> _Exercise goal_
Would you transcribe the entries below, beginning at the line with "produktivität" and ending after the line with "Algemene voorwaarden", exactly, with no picture and nothing more?

Collected data
>>>>

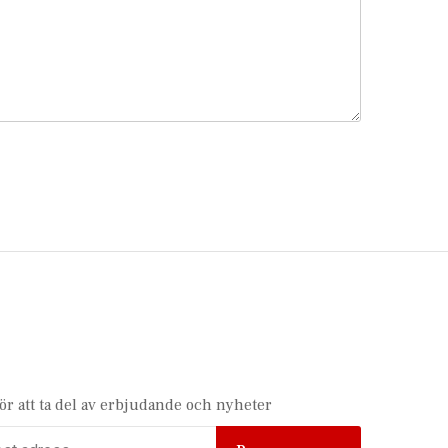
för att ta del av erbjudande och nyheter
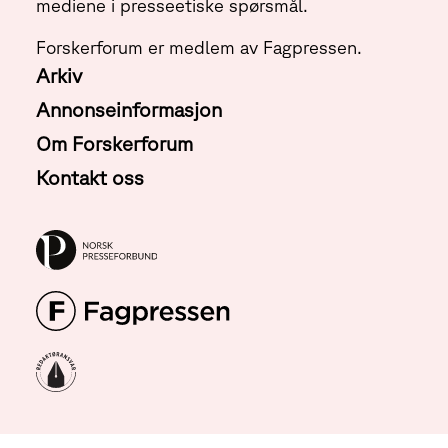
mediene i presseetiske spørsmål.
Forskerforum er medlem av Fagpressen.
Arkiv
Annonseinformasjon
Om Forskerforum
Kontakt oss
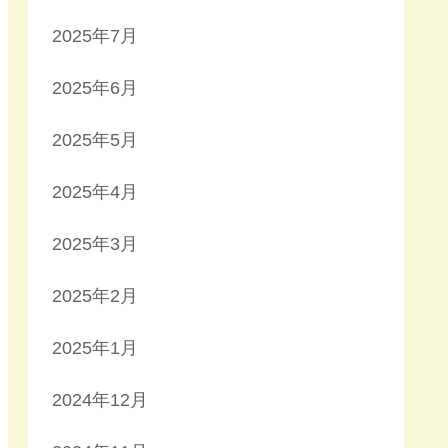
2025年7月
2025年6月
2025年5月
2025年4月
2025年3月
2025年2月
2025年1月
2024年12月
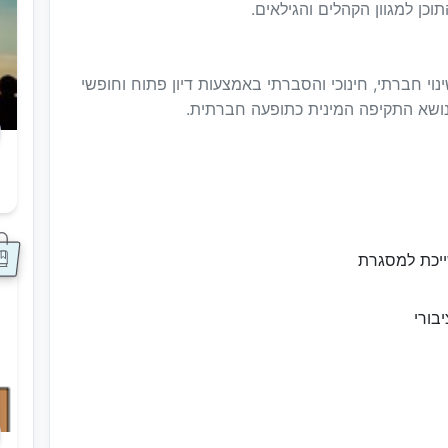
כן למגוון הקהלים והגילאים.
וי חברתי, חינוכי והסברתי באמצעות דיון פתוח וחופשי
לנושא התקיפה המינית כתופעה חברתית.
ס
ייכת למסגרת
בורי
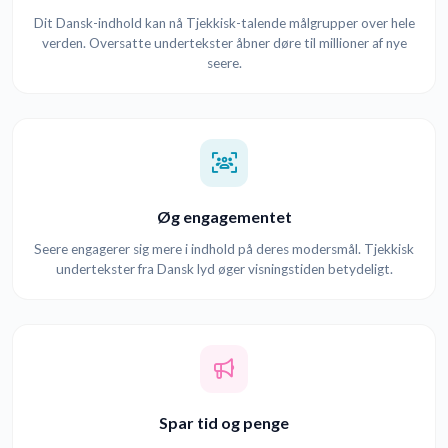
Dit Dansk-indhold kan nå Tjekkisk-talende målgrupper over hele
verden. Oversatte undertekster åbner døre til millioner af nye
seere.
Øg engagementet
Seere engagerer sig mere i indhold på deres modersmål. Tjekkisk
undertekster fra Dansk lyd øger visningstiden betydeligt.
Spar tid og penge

<<<<
>>>>

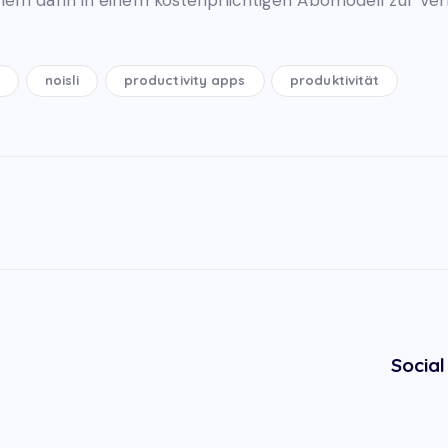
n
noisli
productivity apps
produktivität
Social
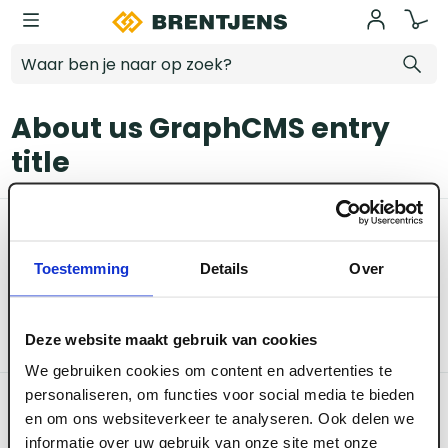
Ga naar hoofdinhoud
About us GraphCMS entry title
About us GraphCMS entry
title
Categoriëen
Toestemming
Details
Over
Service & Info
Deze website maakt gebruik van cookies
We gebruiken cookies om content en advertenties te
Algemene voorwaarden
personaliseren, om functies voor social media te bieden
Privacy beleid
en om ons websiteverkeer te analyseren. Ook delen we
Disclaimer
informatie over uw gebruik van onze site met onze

<<<<

> _Reply to the exercise_
produktivität
Social
Ga naar hoofdinhoud
About us GraphCMS entry title
About us GraphCMS entry
title
Categoriëen
Toestemming
Details
Over
Service & Info
Deze website maakt gebruik van cookies
We gebruiken cookies om content en advertenties te
Algemene voorwaarden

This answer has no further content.